## WORK TO DO
Render the lines from the one containing "scientific name: Prosopis" through the one containing "genus: Rhytidiadelphus", both included, as a Markdown table with the columns Index and Text. Give each line its own number, and leave out blank lines.

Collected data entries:
* BEGIN *

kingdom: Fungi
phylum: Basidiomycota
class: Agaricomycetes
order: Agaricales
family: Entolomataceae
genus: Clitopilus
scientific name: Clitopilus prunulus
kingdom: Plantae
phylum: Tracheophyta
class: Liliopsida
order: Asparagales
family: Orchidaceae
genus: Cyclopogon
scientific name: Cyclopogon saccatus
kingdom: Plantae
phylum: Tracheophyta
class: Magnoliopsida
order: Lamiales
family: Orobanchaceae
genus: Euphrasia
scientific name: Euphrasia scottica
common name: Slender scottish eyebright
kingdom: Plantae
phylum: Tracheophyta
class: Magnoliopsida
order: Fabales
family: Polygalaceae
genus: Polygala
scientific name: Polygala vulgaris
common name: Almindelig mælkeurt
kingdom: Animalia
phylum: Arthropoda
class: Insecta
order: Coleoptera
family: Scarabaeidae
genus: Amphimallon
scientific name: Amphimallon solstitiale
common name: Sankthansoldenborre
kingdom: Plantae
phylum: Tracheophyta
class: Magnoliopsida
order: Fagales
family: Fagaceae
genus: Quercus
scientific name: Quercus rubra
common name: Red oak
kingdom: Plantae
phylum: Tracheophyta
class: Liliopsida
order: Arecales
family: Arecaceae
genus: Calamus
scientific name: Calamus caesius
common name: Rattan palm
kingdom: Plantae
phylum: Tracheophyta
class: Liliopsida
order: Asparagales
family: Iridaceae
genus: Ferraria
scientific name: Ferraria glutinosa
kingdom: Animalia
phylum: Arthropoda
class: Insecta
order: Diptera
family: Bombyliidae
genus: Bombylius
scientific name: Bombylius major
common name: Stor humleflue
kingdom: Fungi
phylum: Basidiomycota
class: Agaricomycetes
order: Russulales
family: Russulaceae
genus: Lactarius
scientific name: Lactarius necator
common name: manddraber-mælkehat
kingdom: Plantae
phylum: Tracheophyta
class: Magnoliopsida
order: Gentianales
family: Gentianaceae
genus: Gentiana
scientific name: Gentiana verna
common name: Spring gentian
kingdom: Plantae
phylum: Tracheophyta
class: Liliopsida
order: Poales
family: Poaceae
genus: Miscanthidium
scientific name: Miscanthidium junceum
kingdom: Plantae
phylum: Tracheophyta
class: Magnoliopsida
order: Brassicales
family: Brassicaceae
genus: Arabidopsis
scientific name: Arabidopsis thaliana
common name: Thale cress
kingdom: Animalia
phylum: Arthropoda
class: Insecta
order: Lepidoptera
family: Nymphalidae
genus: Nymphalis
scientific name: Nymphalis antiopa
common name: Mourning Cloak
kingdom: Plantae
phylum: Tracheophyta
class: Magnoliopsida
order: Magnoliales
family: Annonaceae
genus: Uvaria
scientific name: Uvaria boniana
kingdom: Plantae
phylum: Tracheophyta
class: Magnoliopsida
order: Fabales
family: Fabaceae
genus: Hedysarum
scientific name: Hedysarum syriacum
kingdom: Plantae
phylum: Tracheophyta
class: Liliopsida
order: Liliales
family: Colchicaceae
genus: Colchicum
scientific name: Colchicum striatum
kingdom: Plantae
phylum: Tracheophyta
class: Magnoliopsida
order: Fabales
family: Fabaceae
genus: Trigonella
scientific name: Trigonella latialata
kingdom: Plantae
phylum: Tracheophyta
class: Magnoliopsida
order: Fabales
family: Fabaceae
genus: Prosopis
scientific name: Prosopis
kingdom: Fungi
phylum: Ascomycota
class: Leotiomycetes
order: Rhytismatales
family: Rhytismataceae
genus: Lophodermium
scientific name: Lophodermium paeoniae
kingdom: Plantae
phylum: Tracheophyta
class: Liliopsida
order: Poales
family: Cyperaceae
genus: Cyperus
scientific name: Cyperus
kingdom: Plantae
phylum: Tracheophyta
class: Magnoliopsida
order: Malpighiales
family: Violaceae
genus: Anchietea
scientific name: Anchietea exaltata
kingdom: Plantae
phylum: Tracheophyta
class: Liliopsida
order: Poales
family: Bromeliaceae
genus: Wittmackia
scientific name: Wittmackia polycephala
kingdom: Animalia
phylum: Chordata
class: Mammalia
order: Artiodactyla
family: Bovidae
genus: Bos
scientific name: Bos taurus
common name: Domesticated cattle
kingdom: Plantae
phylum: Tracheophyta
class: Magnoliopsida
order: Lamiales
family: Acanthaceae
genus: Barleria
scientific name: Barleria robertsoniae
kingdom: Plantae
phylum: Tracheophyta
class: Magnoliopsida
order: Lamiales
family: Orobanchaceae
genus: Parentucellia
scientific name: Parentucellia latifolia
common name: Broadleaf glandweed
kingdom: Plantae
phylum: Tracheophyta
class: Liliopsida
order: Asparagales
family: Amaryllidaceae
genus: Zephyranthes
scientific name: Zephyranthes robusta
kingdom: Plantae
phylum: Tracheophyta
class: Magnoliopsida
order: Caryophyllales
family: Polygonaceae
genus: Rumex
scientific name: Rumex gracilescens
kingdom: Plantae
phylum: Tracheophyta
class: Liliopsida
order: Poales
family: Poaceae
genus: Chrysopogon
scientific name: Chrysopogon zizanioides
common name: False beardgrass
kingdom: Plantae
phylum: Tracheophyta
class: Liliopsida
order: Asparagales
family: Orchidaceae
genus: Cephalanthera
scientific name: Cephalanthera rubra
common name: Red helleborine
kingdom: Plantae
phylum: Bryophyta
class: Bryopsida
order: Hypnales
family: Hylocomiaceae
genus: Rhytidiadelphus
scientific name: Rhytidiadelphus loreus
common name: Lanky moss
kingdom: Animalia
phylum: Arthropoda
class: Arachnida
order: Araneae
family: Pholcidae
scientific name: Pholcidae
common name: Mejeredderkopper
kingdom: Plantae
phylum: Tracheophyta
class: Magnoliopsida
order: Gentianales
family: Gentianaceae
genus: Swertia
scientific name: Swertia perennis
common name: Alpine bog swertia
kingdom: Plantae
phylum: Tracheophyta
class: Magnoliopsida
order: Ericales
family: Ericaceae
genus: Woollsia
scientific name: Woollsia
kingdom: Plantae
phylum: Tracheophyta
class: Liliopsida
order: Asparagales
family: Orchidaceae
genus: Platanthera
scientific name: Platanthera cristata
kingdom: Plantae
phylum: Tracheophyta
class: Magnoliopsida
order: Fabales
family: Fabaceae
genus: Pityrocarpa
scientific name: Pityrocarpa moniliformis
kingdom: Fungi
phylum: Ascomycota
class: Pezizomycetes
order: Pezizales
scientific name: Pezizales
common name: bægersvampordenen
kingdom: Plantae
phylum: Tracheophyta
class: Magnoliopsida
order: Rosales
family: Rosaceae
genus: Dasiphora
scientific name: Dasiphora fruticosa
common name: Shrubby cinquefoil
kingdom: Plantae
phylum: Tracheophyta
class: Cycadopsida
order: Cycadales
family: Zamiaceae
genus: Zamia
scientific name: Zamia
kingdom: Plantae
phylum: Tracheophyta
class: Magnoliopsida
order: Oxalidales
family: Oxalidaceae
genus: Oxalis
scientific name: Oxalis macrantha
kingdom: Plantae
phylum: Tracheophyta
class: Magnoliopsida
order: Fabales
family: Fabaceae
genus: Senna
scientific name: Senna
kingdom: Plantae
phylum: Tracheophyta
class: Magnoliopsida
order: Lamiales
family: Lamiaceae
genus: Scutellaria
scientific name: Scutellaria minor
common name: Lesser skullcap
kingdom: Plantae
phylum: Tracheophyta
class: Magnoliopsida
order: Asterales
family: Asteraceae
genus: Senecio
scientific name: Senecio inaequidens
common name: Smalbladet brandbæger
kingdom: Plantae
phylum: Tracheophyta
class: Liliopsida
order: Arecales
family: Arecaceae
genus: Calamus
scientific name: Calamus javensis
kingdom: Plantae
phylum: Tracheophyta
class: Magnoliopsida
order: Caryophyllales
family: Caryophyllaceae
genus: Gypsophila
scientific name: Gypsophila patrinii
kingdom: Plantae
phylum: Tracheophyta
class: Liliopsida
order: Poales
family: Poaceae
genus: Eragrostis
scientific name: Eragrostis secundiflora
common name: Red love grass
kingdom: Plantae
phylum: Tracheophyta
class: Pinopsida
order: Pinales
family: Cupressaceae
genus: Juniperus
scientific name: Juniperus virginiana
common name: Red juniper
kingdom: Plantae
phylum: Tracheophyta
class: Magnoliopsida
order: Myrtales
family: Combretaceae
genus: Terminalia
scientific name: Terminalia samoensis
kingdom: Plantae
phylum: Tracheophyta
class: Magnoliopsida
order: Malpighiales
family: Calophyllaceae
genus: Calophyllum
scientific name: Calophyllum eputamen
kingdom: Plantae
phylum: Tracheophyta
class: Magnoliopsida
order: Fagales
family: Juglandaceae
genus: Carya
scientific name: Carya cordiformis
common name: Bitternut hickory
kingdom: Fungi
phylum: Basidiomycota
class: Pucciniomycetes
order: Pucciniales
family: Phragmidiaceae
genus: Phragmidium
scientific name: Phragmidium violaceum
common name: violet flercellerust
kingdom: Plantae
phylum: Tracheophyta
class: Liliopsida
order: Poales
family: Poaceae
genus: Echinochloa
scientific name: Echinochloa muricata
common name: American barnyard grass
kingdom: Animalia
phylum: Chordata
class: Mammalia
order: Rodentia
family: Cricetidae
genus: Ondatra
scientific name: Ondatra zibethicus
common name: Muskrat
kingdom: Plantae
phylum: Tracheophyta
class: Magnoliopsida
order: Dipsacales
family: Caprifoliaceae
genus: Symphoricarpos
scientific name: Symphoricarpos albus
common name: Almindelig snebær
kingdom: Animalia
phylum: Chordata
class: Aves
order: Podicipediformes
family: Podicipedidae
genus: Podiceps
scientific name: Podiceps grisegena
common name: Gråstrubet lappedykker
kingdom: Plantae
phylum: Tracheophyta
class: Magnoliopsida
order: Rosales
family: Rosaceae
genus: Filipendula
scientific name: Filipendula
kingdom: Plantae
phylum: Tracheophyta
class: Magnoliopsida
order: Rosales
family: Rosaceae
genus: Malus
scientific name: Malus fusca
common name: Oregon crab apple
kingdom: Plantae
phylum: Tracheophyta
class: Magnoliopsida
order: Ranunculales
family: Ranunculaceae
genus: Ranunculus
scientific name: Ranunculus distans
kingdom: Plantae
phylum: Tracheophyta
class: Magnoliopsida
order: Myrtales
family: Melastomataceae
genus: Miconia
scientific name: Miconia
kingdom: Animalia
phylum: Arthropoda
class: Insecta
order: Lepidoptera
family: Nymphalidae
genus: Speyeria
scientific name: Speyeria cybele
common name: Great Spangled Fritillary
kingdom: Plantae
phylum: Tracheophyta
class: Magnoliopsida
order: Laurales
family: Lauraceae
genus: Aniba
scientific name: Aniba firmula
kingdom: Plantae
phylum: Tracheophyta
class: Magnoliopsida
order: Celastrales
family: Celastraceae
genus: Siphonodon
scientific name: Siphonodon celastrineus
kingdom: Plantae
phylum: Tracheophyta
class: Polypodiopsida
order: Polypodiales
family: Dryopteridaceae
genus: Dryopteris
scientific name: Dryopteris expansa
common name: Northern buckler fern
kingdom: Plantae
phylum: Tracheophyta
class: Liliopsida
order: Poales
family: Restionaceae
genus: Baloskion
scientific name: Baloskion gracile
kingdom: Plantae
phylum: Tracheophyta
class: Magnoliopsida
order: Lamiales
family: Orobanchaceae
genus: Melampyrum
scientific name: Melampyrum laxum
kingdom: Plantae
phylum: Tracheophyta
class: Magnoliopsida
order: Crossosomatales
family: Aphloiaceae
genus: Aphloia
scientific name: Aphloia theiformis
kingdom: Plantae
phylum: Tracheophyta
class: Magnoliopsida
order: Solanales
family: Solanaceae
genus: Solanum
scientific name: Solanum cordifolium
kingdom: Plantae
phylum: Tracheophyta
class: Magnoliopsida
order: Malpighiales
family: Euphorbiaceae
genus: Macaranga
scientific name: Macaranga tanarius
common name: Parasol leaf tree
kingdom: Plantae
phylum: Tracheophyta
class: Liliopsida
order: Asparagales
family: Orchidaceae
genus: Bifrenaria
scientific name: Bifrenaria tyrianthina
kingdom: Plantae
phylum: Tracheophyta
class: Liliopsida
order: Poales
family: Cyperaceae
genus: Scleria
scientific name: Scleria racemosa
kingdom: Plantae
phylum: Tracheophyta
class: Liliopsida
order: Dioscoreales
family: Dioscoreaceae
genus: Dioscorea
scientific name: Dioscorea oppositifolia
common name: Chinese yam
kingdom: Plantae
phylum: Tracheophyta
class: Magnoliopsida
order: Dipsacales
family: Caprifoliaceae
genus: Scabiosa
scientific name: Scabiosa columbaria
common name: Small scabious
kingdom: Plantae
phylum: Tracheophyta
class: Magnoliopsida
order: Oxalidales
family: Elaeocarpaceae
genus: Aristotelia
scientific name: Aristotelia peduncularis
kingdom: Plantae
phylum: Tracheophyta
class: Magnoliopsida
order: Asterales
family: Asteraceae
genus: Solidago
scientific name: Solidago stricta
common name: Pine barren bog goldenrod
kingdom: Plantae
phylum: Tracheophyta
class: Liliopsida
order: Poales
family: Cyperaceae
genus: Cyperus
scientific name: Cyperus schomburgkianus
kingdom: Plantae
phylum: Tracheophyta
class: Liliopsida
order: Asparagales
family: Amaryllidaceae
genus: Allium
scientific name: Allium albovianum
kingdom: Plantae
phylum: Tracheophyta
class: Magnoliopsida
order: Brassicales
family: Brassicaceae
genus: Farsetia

* END *

## TASK RESPONSE
| Index | Text |
|---|---|
| 1 | scientific name: Prosopis |
| 2 | kingdom: Fungi |
| 3 | phylum: Ascomycota |
| 4 | class: Leotiomycetes |
| 5 | order: Rhytismatales |
| 6 | family: Rhytismataceae |
| 7 | genus: Lophodermium |
| 8 | scientific name: Lophodermium paeoniae |
| 9 | kingdom: Plantae |
| 10 | phylum: Tracheophyta |
| 11 | class: Liliopsida |
| 12 | order: Poales |
| 13 | family: Cyperaceae |
| 14 | genus: Cyperus |
| 15 | scientific name: Cyperus |
| 16 | kingdom: Plantae |
| 17 | phylum: Tracheophyta |
| 18 | class: Magnoliopsida |
| 19 | order: Malpighiales |
| 20 | family: Violaceae |
| 21 | genus: Anchietea |
| 22 | scientific name: Anchietea exaltata |
| 23 | kingdom: Plantae |
| 24 | phylum: Tracheophyta |
| 25 | class: Liliopsida |
| 26 | order: Poales |
| 27 | family: Bromeliaceae |
| 28 | genus: Wittmackia |
| 29 | scientific name: Wittmackia polycephala |
| 30 | kingdom: Animalia |
| 31 | phylum: Chordata |
| 32 | class: Mammalia |
| 33 | order: Artiodactyla |
| 34 | family: Bovidae |
| 35 | genus: Bos |
| 36 | scientific name: Bos taurus |
| 37 | common name: Domesticated cattle |
| 38 | kingdom: Plantae |
| 39 | phylum: Tracheophyta |
| 40 | class: Magnoliopsida |
| 41 | order: Lamiales |
| 42 | family: Acanthaceae |
| 43 | genus: Barleria |
| 44 | scientific name: Barleria robertsoniae |
| 45 | kingdom: Plantae |
| 46 | phylum: Tracheophyta |
| 47 | class: Magnoliopsida |
| 48 | order: Lamiales |
| 49 | family: Orobanchaceae |
| 50 | genus: Parentucellia |
| 51 | scientific name: Parentucellia latifolia |
| 52 | common name: Broadleaf glandweed |
| 53 | kingdom: Plantae |
| 54 | phylum: Tracheophyta |
| 55 | class: Liliopsida |
| 56 | order: Asparagales |
| 57 | family: Amaryllidaceae |
| 58 | genus: Zephyranthes |
| 59 | scientific name: Zephyranthes robusta |
| 60 | kingdom: Plantae |
| 61 | phylum: Tracheophyta |
| 62 | class: Magnoliopsida |
| 63 | order: Caryophyllales |
| 64 | family: Polygonaceae |
| 65 | genus: Rumex |
| 66 | scientific name: Rumex gracilescens |
| 67 | kingdom: Plantae |
| 68 | phylum: Tracheophyta |
| 69 | class: Liliopsida |
| 70 | order: Poales |
| 71 | family: Poaceae |
| 72 | genus: Chrysopogon |
| 73 | scientific name: Chrysopogon zizanioides |
| 74 | common name: False beardgrass |
| 75 | kingdom: Plantae |
| 76 | phylum: Tracheophyta |
| 77 | class: Liliopsida |
| 78 | order: Asparagales |
| 79 | family: Orchidaceae |
| 80 | genus: Cephalanthera |
| 81 | scientific name: Cephalanthera rubra |
| 82 | common name: Red helleborine |
| 83 | kingdom: Plantae |
| 84 | phylum: Bryophyta |
| 85 | class: Bryopsida |
| 86 | order: Hypnales |
| 87 | family: Hylocomiaceae |
| 88 | genus: Rhytidiadelphus |